WORK ORDER >>
The entries that follow include a run beginning at the line with "Y111500D02*" and ending at the line with "X258500D02*"; restate that run word for word and leave the rest out.

INPUT RECORDS: Begin

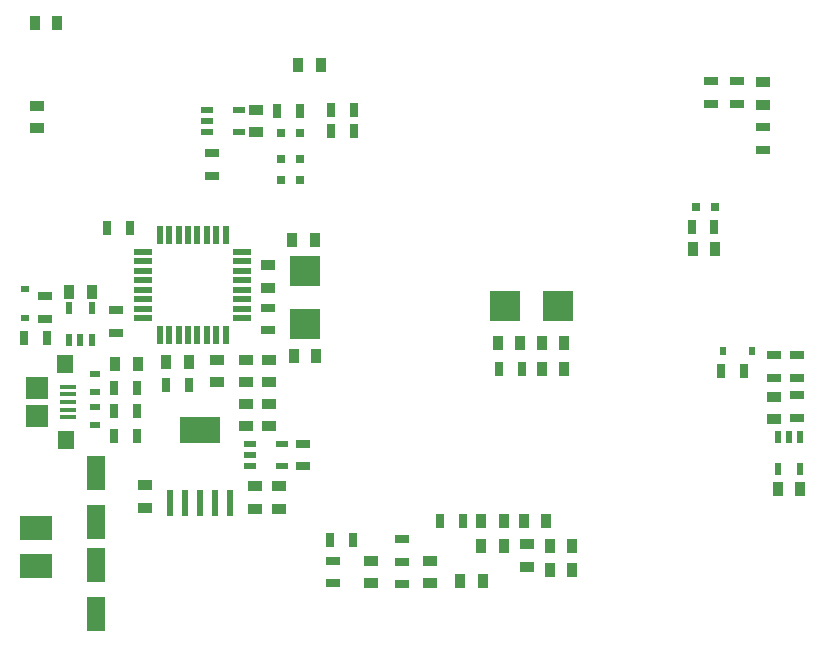
<source format=gtp>
G04*
G04 #@! TF.GenerationSoftware,Altium Limited,Altium Designer,20.0.2 (26)*
G04*
G04 Layer_Color=8421504*
%FSLAX44Y44*%
%MOMM*%
G71*
G01*
G75*
%ADD14R,1.6000X3.0000*%
%ADD15R,1.3500X0.4000*%
%ADD16R,1.4000X1.6000*%
%ADD17R,1.9000X1.9000*%
%ADD18R,0.9000X0.6000*%
%ADD19R,1.3000X0.7000*%
%ADD20R,0.7000X1.3000*%
%ADD21R,0.5588X0.6858*%
%ADD22R,0.6858X0.5588*%
%ADD23R,0.5500X1.5000*%
%ADD24R,1.5000X0.5500*%
%ADD25R,2.6000X2.5000*%
%ADD26R,2.5000X2.6000*%
%ADD27R,1.3000X0.9000*%
%ADD28R,0.9000X1.3000*%
%ADD29R,0.8000X0.8000*%
%ADD30R,2.7000X2.0000*%
%ADD31R,1.0000X0.5500*%
%ADD32R,0.5500X1.0000*%
%ADD33R,3.5000X2.2000*%
%ADD34R,0.6000X2.2000*%
D14*
X72000Y99500D02*
D03*
Y140500D02*
D03*
Y62500D02*
D03*
Y21500D02*
D03*
D15*
X48695Y214000D02*
D03*
Y207500D02*
D03*
Y201000D02*
D03*
Y194500D02*
D03*
Y188000D02*
D03*
D16*
X46445Y169000D02*
D03*
X46145Y233000D02*
D03*
D17*
X22445Y213000D02*
D03*
Y189000D02*
D03*
D18*
X71000Y181500D02*
D03*
Y196500D02*
D03*
Y224500D02*
D03*
Y209500D02*
D03*
D19*
X331000Y65500D02*
D03*
Y46500D02*
D03*
Y84500D02*
D03*
Y65500D02*
D03*
X646000Y240500D02*
D03*
Y221500D02*
D03*
X247000Y146500D02*
D03*
Y165500D02*
D03*
X273000Y66500D02*
D03*
Y47500D02*
D03*
X666000Y240500D02*
D03*
Y221500D02*
D03*
X29000Y271500D02*
D03*
Y290500D02*
D03*
X666000Y187500D02*
D03*
Y206500D02*
D03*
X637000Y414500D02*
D03*
Y433500D02*
D03*
X593000Y453500D02*
D03*
Y472500D02*
D03*
X615000Y453500D02*
D03*
Y472500D02*
D03*
X218000Y261500D02*
D03*
Y280500D02*
D03*
X89000Y278500D02*
D03*
Y259500D02*
D03*
X170000Y392500D02*
D03*
Y411500D02*
D03*
D20*
X131500Y215000D02*
D03*
X150500D02*
D03*
X289500Y84000D02*
D03*
X270500D02*
D03*
X11500Y255000D02*
D03*
X30500D02*
D03*
X576500Y349000D02*
D03*
X595500D02*
D03*
X432500Y229000D02*
D03*
X413500D02*
D03*
X225500Y447000D02*
D03*
X244500D02*
D03*
X601500Y227000D02*
D03*
X620500D02*
D03*
X382500Y100000D02*
D03*
X363500D02*
D03*
X87500Y172000D02*
D03*
X106500D02*
D03*
X87500Y193000D02*
D03*
X106500D02*
D03*
X87500Y213000D02*
D03*
X106500D02*
D03*
X100500Y348000D02*
D03*
X81500D02*
D03*
X290500Y430000D02*
D03*
X271500D02*
D03*
X290500Y448000D02*
D03*
X271500D02*
D03*
D21*
X602808Y244000D02*
D03*
X627192D02*
D03*
D22*
X12000Y296192D02*
D03*
Y271808D02*
D03*
D23*
X182000Y258000D02*
D03*
X174000D02*
D03*
X166000D02*
D03*
X158000D02*
D03*
X150000D02*
D03*
X142000D02*
D03*
X134000D02*
D03*
X126000D02*
D03*
Y342000D02*
D03*
X134000D02*
D03*
X142000D02*
D03*
X150000D02*
D03*
X158000D02*
D03*
X166000D02*
D03*
X174000D02*
D03*
X182000D02*
D03*
D24*
X112000Y272000D02*
D03*
Y280000D02*
D03*
Y288000D02*
D03*
Y296000D02*
D03*
Y304000D02*
D03*
Y312000D02*
D03*
Y320000D02*
D03*
Y328000D02*
D03*
X196000D02*
D03*
Y320000D02*
D03*
Y312000D02*
D03*
Y304000D02*
D03*
Y296000D02*
D03*
Y288000D02*
D03*
Y280000D02*
D03*
Y272000D02*
D03*
D25*
X249000Y311500D02*
D03*
Y266500D02*
D03*
D26*
X418500Y282000D02*
D03*
X463500D02*
D03*
D27*
X227000Y110500D02*
D03*
Y129500D02*
D03*
X646000Y205500D02*
D03*
Y186500D02*
D03*
X219000Y180500D02*
D03*
Y199500D02*
D03*
X208000Y448500D02*
D03*
Y429500D02*
D03*
X355000Y47500D02*
D03*
Y66500D02*
D03*
X305000Y47500D02*
D03*
Y66500D02*
D03*
X637000Y471500D02*
D03*
Y452500D02*
D03*
X22000Y432500D02*
D03*
Y451500D02*
D03*
X175000Y236500D02*
D03*
Y217500D02*
D03*
X218000Y297500D02*
D03*
Y316500D02*
D03*
X199000Y236500D02*
D03*
Y217500D02*
D03*
X207000Y129500D02*
D03*
Y110500D02*
D03*
X114000Y130500D02*
D03*
Y111500D02*
D03*
X219000Y236500D02*
D03*
Y217500D02*
D03*
X437000Y61500D02*
D03*
Y80500D02*
D03*
X199000Y180500D02*
D03*
Y199500D02*
D03*
D28*
X88500Y233000D02*
D03*
X107500D02*
D03*
X49500Y294000D02*
D03*
X68500D02*
D03*
X649500Y127000D02*
D03*
X668500D02*
D03*
X449500Y251000D02*
D03*
X468500D02*
D03*
X431500D02*
D03*
X412500D02*
D03*
X453500Y100000D02*
D03*
X434500D02*
D03*
X417500D02*
D03*
X398500D02*
D03*
X468500Y229000D02*
D03*
X449500D02*
D03*
X20500Y522000D02*
D03*
X39500D02*
D03*
X380500Y49000D02*
D03*
X399500D02*
D03*
X239500Y240000D02*
D03*
X258500D02*
D03*
X238500Y338000D02*
D03*
X257500D02*
D03*
X150500Y235000D02*
D03*
X131500D02*
D03*
X596500Y330000D02*
D03*
X577500D02*
D03*
X398500Y79000D02*
D03*
X417500D02*
D03*
X262500Y486000D02*
D03*
X243500D02*
D03*
X456500Y79000D02*
D03*
X475500D02*
D03*
X456500Y59000D02*
D03*
X475500D02*
D03*
D29*
X229000Y389000D02*
D03*
X245000D02*
D03*
X229000Y407000D02*
D03*
X245000D02*
D03*
X229000Y429000D02*
D03*
X245000D02*
D03*
X580000Y366000D02*
D03*
X596000D02*
D03*
D30*
X21000Y94000D02*
D03*
Y62000D02*
D03*
D31*
X202500Y165500D02*
D03*
Y156000D02*
D03*
Y146500D02*
D03*
X229500Y165500D02*
D03*
Y146500D02*
D03*
X166500Y448500D02*
D03*
Y439000D02*
D03*
Y429500D02*
D03*
X193500Y448500D02*
D03*
Y429500D02*
D03*
D32*
X668500Y171500D02*
D03*
X659000D02*
D03*
X649500D02*
D03*
X668500Y144500D02*
D03*
X649500D02*
D03*
X49500Y253500D02*
D03*
X59000D02*
D03*
X68500D02*
D03*
X49500Y280500D02*
D03*
X68500D02*
D03*
D33*
X160000Y177000D02*
D03*
D34*
X185400Y115000D02*
D03*
X172700D02*
D03*
X160000D02*
D03*
X147300D02*
D03*
X134600D02*
D03*
M02*

</source>
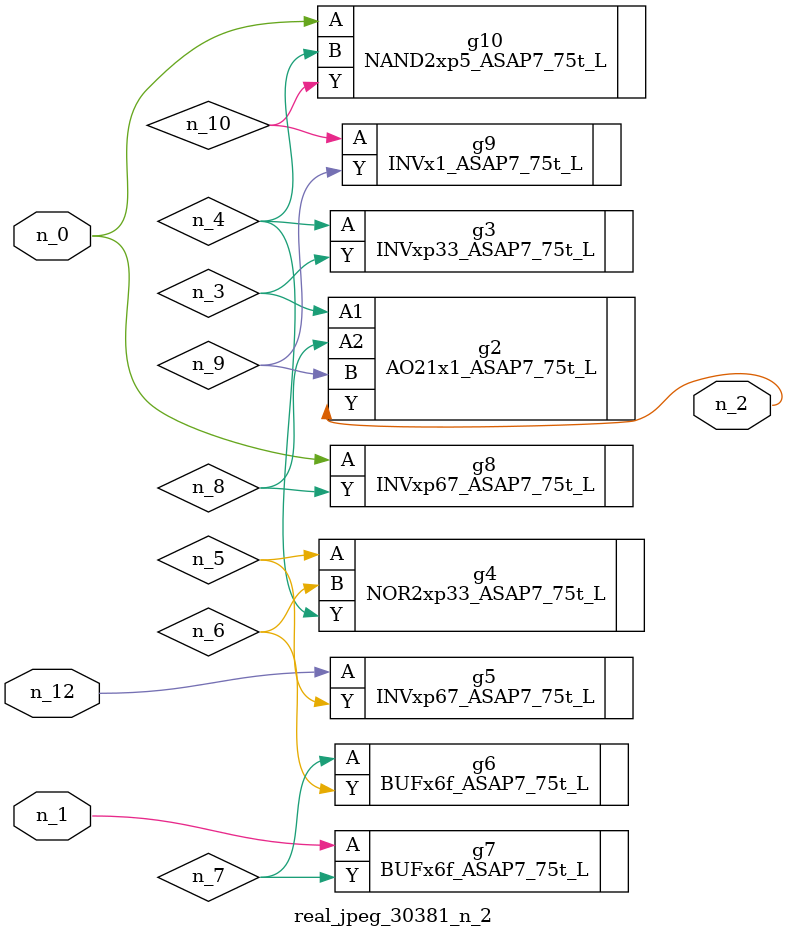
<source format=v>
module real_jpeg_30381_n_2 (n_12, n_1, n_0, n_2);

input n_12;
input n_1;
input n_0;

output n_2;

wire n_5;
wire n_8;
wire n_4;
wire n_6;
wire n_7;
wire n_3;
wire n_10;
wire n_9;

INVxp67_ASAP7_75t_L g8 ( 
.A(n_0),
.Y(n_8)
);

NAND2xp5_ASAP7_75t_L g10 ( 
.A(n_0),
.B(n_4),
.Y(n_10)
);

BUFx6f_ASAP7_75t_L g7 ( 
.A(n_1),
.Y(n_7)
);

AO21x1_ASAP7_75t_L g2 ( 
.A1(n_3),
.A2(n_8),
.B(n_9),
.Y(n_2)
);

INVxp33_ASAP7_75t_L g3 ( 
.A(n_4),
.Y(n_3)
);

NOR2xp33_ASAP7_75t_L g4 ( 
.A(n_5),
.B(n_6),
.Y(n_4)
);

BUFx6f_ASAP7_75t_L g6 ( 
.A(n_7),
.Y(n_6)
);

INVx1_ASAP7_75t_L g9 ( 
.A(n_10),
.Y(n_9)
);

INVxp67_ASAP7_75t_L g5 ( 
.A(n_12),
.Y(n_5)
);


endmodule
</source>
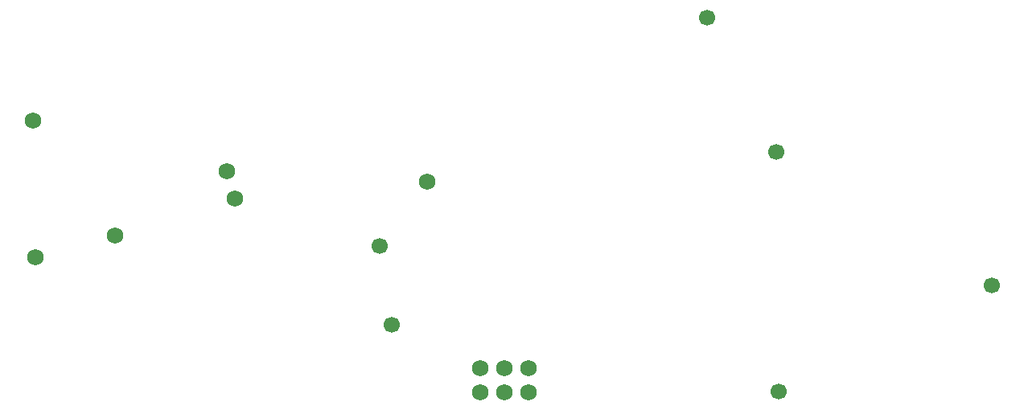
<source format=gbr>
%TF.GenerationSoftware,KiCad,Pcbnew,9.0.7*%
%TF.CreationDate,2026-02-04T16:31:09+00:00*%
%TF.ProjectId,FED3 tester - support,46454433-2074-4657-9374-6572202d2073,rev?*%
%TF.SameCoordinates,PX6146580PY6dc4960*%
%TF.FileFunction,Plated,1,2,PTH,Drill*%
%TF.FilePolarity,Positive*%
%FSLAX46Y46*%
G04 Gerber Fmt 4.6, Leading zero omitted, Abs format (unit mm)*
G04 Created by KiCad (PCBNEW 9.0.7) date 2026-02-04 16:31:09*
%MOMM*%
%LPD*%
G01*
G04 APERTURE LIST*
%TA.AperFunction,ComponentDrill*%
%ADD10C,1.700000*%
%TD*%
%TA.AperFunction,ComponentDrill*%
%ADD11C,1.750000*%
%TD*%
G04 APERTURE END LIST*
D10*
%TO.C,TP12*%
X33251100Y49278600D03*
%TO.C,TP6*%
X34526100Y41053600D03*
%TO.C,TP5*%
X67701100Y73328600D03*
%TO.C,TP8*%
X75001100Y59253600D03*
%TO.C,TP2*%
X75201100Y34028600D03*
%TO.C,TP7*%
X97701100Y45153600D03*
D11*
%TO.C,TP10*%
X-3273900Y62503600D03*
%TO.C,TP9*%
X-2998900Y48153600D03*
%TO.C,TP4*%
X5351100Y50403600D03*
%TO.C,TP3*%
X17201100Y57228600D03*
%TO.C,TP11*%
X17976100Y54278600D03*
%TO.C,TP13*%
X38276100Y56103600D03*
%TO.C,J2*%
X43839050Y36483857D03*
X43839050Y33943857D03*
X46379050Y36483857D03*
X46379050Y33943857D03*
X48919050Y36483857D03*
X48919050Y33943857D03*
M02*

</source>
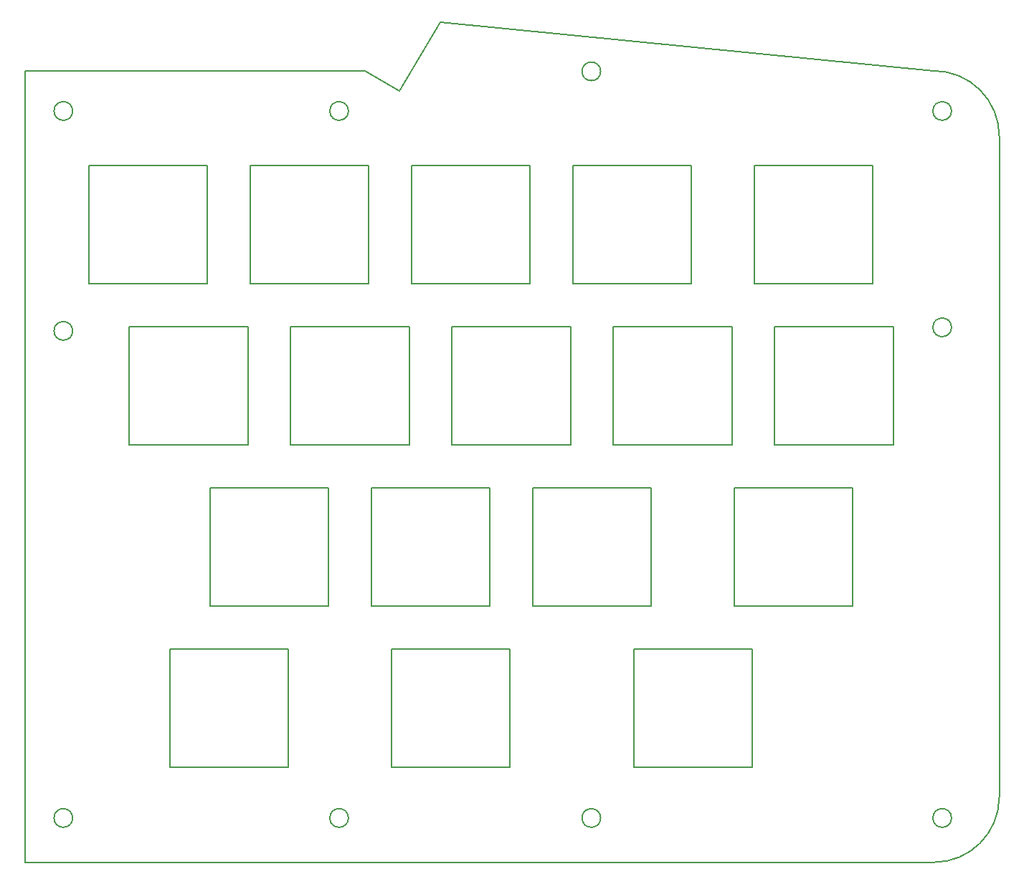
<source format=gbr>
G04 #@! TF.GenerationSoftware,KiCad,Pcbnew,(5.1.6-0-10_14)*
G04 #@! TF.CreationDate,2022-03-08T14:54:54+09:00*
G04 #@! TF.ProjectId,cool936,636f6f6c-3933-4362-9e6b-696361645f70,rev?*
G04 #@! TF.SameCoordinates,Original*
G04 #@! TF.FileFunction,Profile,NP*
%FSLAX46Y46*%
G04 Gerber Fmt 4.6, Leading zero omitted, Abs format (unit mm)*
G04 Created by KiCad (PCBNEW (5.1.6-0-10_14)) date 2022-03-08 14:54:54*
%MOMM*%
%LPD*%
G01*
G04 APERTURE LIST*
G04 #@! TA.AperFunction,Profile*
%ADD10C,0.150000*%
G04 #@! TD*
G04 APERTURE END LIST*
D10*
X137140000Y121850000D02*
X177290000Y121850000D01*
X180410000Y39500000D02*
X194400000Y39500000D01*
X197080000Y72550000D02*
X197080000Y58550000D01*
X192020000Y58550000D02*
X192020000Y72550000D01*
X192020000Y72550000D02*
X178030000Y72550000D01*
X181360000Y119450000D02*
X177290000Y121850000D01*
X178030000Y58550000D02*
X192020000Y58550000D01*
X177740000Y96650000D02*
X177740000Y110650000D01*
X237260000Y110650000D02*
X223270000Y110650000D01*
X177740000Y110650000D02*
X163750000Y110650000D01*
X215830000Y96650000D02*
X215830000Y110650000D01*
X196780000Y96650000D02*
X196780000Y110650000D01*
X182790000Y110650000D02*
X182790000Y96650000D01*
X168210000Y53500000D02*
X154220000Y53500000D01*
X168210000Y39500000D02*
X168210000Y53500000D01*
X158980000Y58550000D02*
X172970000Y58550000D01*
X201550000Y91600000D02*
X187560000Y91600000D01*
X234890000Y58550000D02*
X234890000Y72550000D01*
X239640000Y91600000D02*
X225650000Y91600000D01*
X239640000Y77600000D02*
X239640000Y91600000D01*
X252170000Y114110000D02*
X252170000Y36040103D01*
X163750000Y96650000D02*
X177740000Y96650000D01*
X163750000Y110650000D02*
X163750000Y96650000D01*
X168510000Y91600000D02*
X168510000Y77600000D01*
X237260000Y96650000D02*
X237260000Y110650000D01*
X205100000Y33540000D02*
G75*
G03*
X205100000Y33540000I-1100000J0D01*
G01*
X186210000Y127630000D02*
X244429897Y121850103D01*
X246530000Y33540000D02*
G75*
G03*
X246530000Y33540000I-1100000J0D01*
G01*
X175320000Y33540000D02*
G75*
G03*
X175320000Y33540000I-1100000J0D01*
G01*
X220900000Y72550000D02*
X220900000Y58550000D01*
X154220000Y39500000D02*
X168210000Y39500000D01*
X194400000Y53500000D02*
X180410000Y53500000D01*
X194400000Y39500000D02*
X194400000Y53500000D01*
X180410000Y53500000D02*
X180410000Y39500000D01*
X234890000Y72550000D02*
X220900000Y72550000D01*
X197080000Y58550000D02*
X211070000Y58550000D01*
X208990000Y39500000D02*
X222980000Y39500000D01*
X201550000Y77600000D02*
X201550000Y91600000D01*
X158980000Y72550000D02*
X158980000Y58550000D01*
X187560000Y91600000D02*
X187560000Y77600000D01*
X137150000Y53440000D02*
X137140000Y111880000D01*
X163450000Y91600000D02*
X149460000Y91600000D01*
X222980000Y39500000D02*
X222980000Y53500000D01*
X208990000Y53500000D02*
X208990000Y39500000D01*
X211070000Y58550000D02*
X211070000Y72550000D01*
X211070000Y72550000D02*
X197080000Y72550000D01*
X182500000Y91600000D02*
X168510000Y91600000D01*
X181360000Y119450000D02*
X186210000Y127630000D01*
X178030000Y72550000D02*
X178030000Y58550000D01*
X137150000Y32040000D02*
X137150000Y53440000D01*
X246530000Y117100000D02*
G75*
G03*
X246530000Y117100000I-1100000J0D01*
G01*
X142760000Y117100000D02*
G75*
G03*
X142760000Y117100000I-1100000J0D01*
G01*
X244429897Y28300000D02*
X137150000Y28300000D01*
X142760000Y33540000D02*
G75*
G03*
X142760000Y33540000I-1100000J0D01*
G01*
X158680000Y110650000D02*
X144690000Y110650000D01*
X187560000Y77600000D02*
X201550000Y77600000D01*
X137150000Y28300000D02*
X137150000Y32040000D01*
X205100000Y121780000D02*
G75*
G03*
X205100000Y121780000I-1100000J0D01*
G01*
X244429897Y121850103D02*
G75*
G02*
X252170000Y114110000I0J-7740103D01*
G01*
X196780000Y110650000D02*
X182790000Y110650000D01*
X182790000Y96650000D02*
X196780000Y96650000D01*
X175320000Y117100000D02*
G75*
G03*
X175320000Y117100000I-1100000J0D01*
G01*
X201840000Y110650000D02*
X201840000Y96650000D01*
X206610000Y77600000D02*
X220600000Y77600000D01*
X206610000Y91600000D02*
X206610000Y77600000D01*
X144690000Y110650000D02*
X144690000Y96650000D01*
X168510000Y77600000D02*
X182500000Y77600000D01*
X142760000Y91110000D02*
G75*
G03*
X142760000Y91110000I-1100000J0D01*
G01*
X154220000Y53500000D02*
X154220000Y39500000D01*
X201840000Y96650000D02*
X215830000Y96650000D01*
X182500000Y77600000D02*
X182500000Y91600000D01*
X137140000Y111880000D02*
X137140000Y121850000D01*
X220600000Y91600000D02*
X206610000Y91600000D01*
X220600000Y77600000D02*
X220600000Y91600000D01*
X223270000Y96650000D02*
X237260000Y96650000D01*
X223270000Y110650000D02*
X223270000Y96650000D01*
X246530000Y91530000D02*
G75*
G03*
X246530000Y91530000I-1100000J0D01*
G01*
X172970000Y72550000D02*
X158980000Y72550000D01*
X172970000Y58550000D02*
X172970000Y72550000D01*
X149460000Y91600000D02*
X149460000Y77600000D01*
X163450000Y77600000D02*
X163450000Y91600000D01*
X222980000Y53500000D02*
X208990000Y53500000D01*
X220900000Y58550000D02*
X234890000Y58550000D01*
X225650000Y77600000D02*
X239640000Y77600000D01*
X225650000Y91600000D02*
X225650000Y77600000D01*
X149460000Y77600000D02*
X163450000Y77600000D01*
X158680000Y96650000D02*
X158680000Y110650000D01*
X144690000Y96650000D02*
X158680000Y96650000D01*
X215830000Y110650000D02*
X201840000Y110650000D01*
X252170000Y36040103D02*
G75*
G02*
X244429897Y28300000I-7740103J0D01*
G01*
M02*

</source>
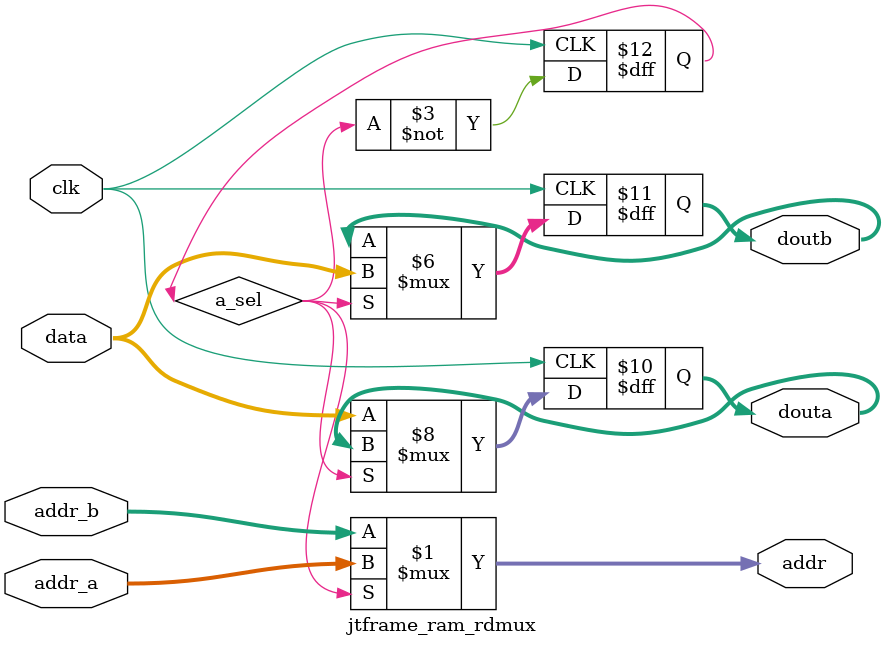
<source format=v>
/*  This file is part of JTCORES.
    JTCORES program is free software: you can redistribute it and/or modify
    it under the terms of the GNU General Public License as published by
    the Free Software Foundation, either version 3 of the License, or
    (at your option) any later version.

    JTCORES program is distributed in the hope that it will be useful,
    but WITHOUT ANY WARRANTY; without even the implied warranty of
    MERCHANTABILITY or FITNESS FOR A PARTICULAR PURPOSE.  See the
    GNU General Public License for more details.

    You should have received a copy of the GNU General Public License
    along with JTCORES.  If not, see <http://www.gnu.org/licenses/>.

    Author: Jose Tejada Gomez. Twitter: @topapate
    Version: 1.0
    Date: 18-3-2025 */

// read-only dual port for a single-port RAM
// output latency of two/three clocks: 1 from mux, 1 from RAM, 1 from data register
module jtframe_ram_rdmux #(parameter
    AW=10,
    DW=8
)(
    input               clk,

    // to RAM
    output     [AW-1:0] addr,
    input      [DW-1:0] data,

    // read ports
    input      [AW-1:0] addr_a,addr_b,
    output reg [DW-1:0] douta,doutb
);

reg a_sel=0;

assign addr = a_sel ? addr_a : addr_b;

always @(posedge clk) begin
    a_sel <= ~a_sel;
    // a_sel inverted because of 1-tick latency from RAM
    if(~a_sel) douta <= data;
    if( a_sel) doutb <= data;
end

endmodule
</source>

INPUT RECORDS: End

TASK SOLUTION >>
Y111500D02*
D03*
X219000Y236500D02*
D03*
Y217500D02*
D03*
X437000Y61500D02*
D03*
Y80500D02*
D03*
X199000Y180500D02*
D03*
Y199500D02*
D03*
D28*
X88500Y233000D02*
D03*
X107500D02*
D03*
X49500Y294000D02*
D03*
X68500D02*
D03*
X649500Y127000D02*
D03*
X668500D02*
D03*
X449500Y251000D02*
D03*
X468500D02*
D03*
X431500D02*
D03*
X412500D02*
D03*
X453500Y100000D02*
D03*
X434500D02*
D03*
X417500D02*
D03*
X398500D02*
D03*
X468500Y229000D02*
D03*
X449500D02*
D03*
X20500Y522000D02*
D03*
X39500D02*
D03*
X380500Y49000D02*
D03*
X399500D02*
D03*
X239500Y240000D02*
D03*
X258500D02*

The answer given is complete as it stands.